DATASET RECORDS ->
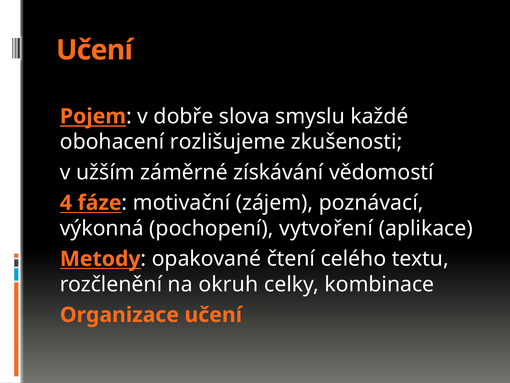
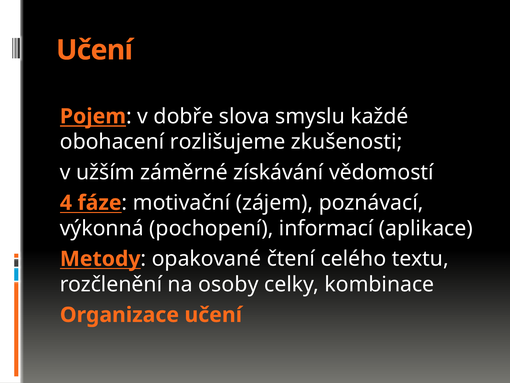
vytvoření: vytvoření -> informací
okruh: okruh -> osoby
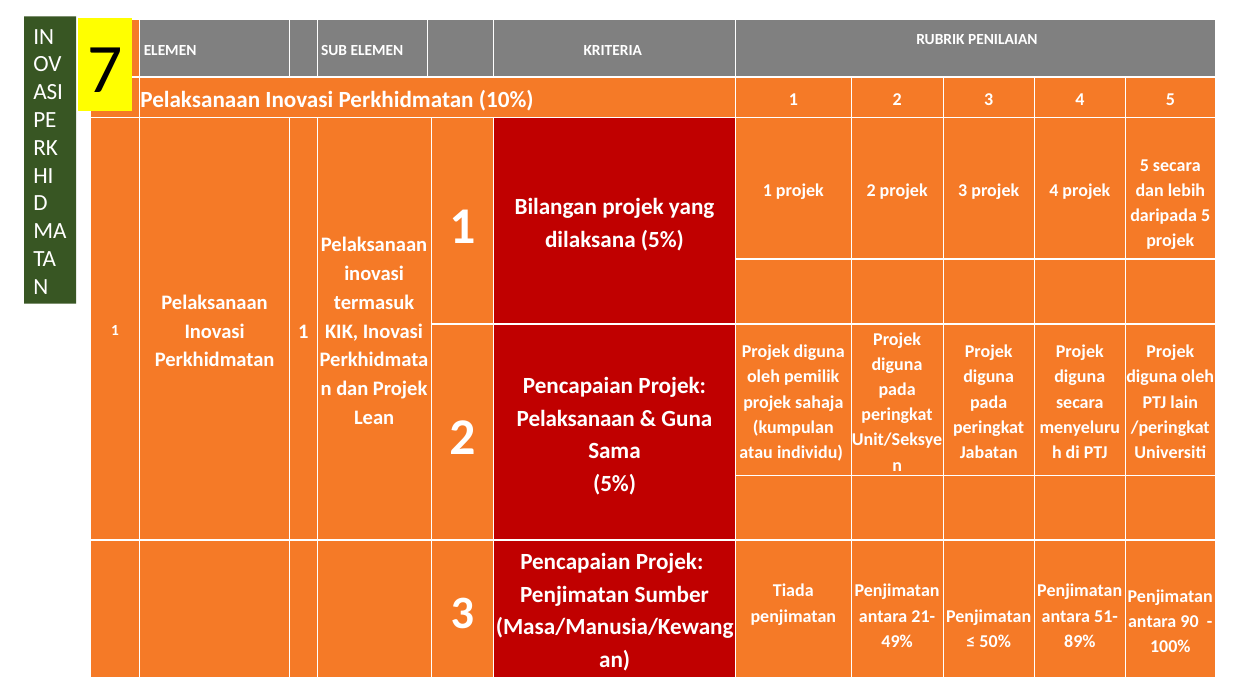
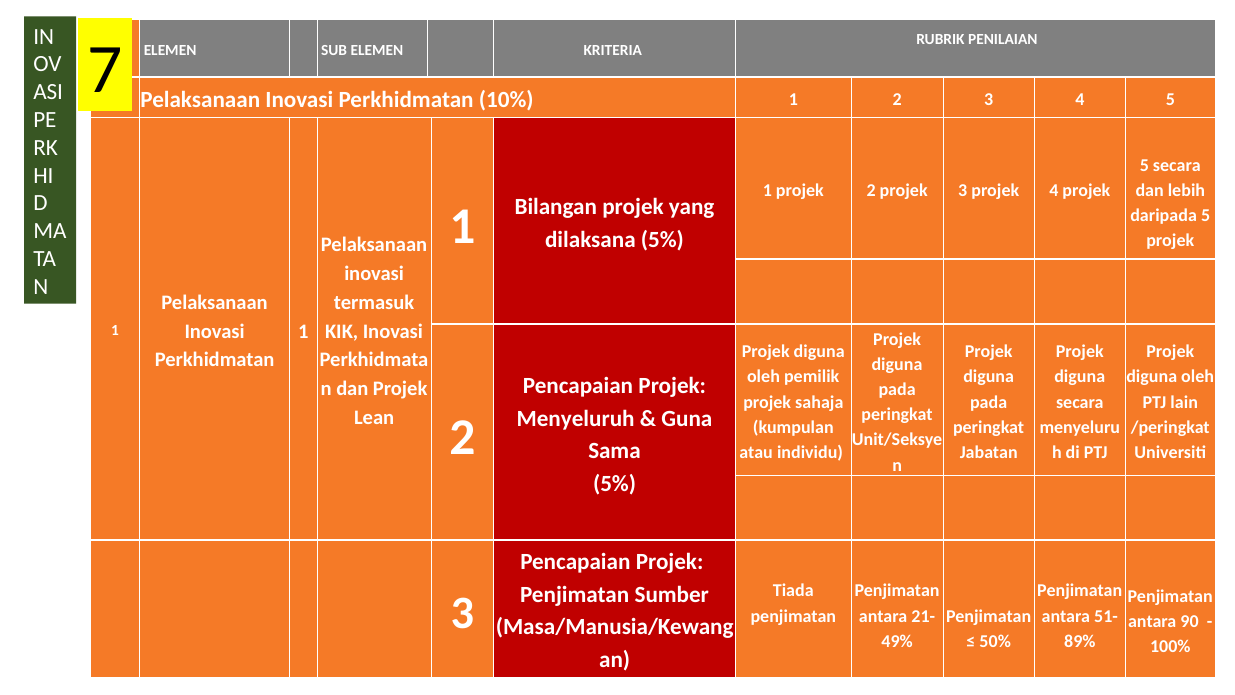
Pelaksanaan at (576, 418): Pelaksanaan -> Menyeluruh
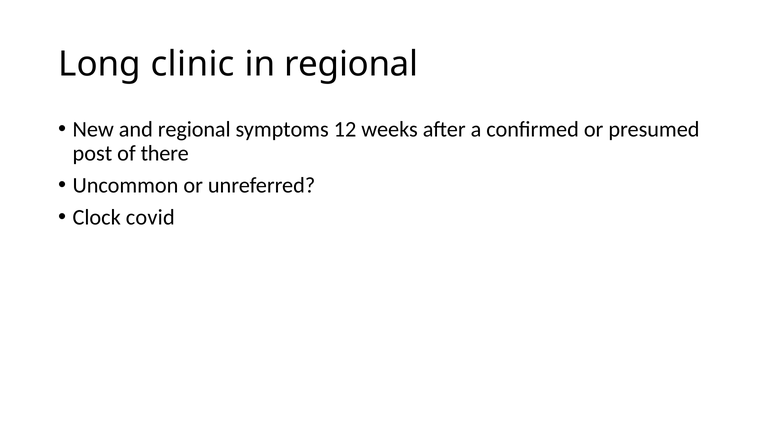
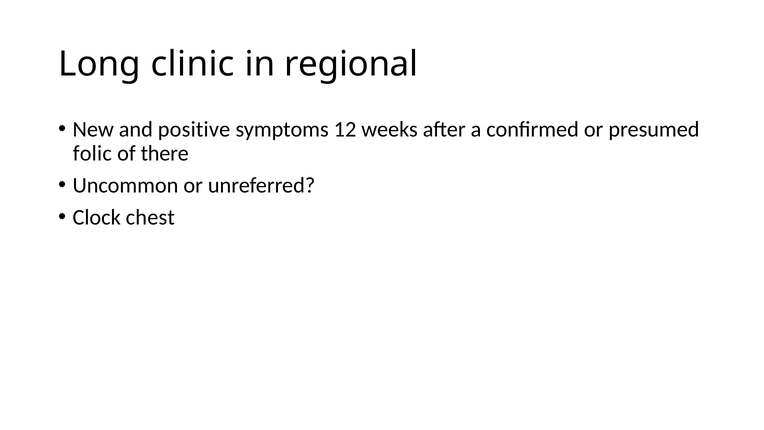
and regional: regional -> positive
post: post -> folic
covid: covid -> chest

SHORT PROBLEM ->
Reproduce the data lines verbatim, covering the stretch from the line containing "and regional: regional -> positive" through the final line of the data.

SOLUTION TO THIS TASK ->
and regional: regional -> positive
post: post -> folic
covid: covid -> chest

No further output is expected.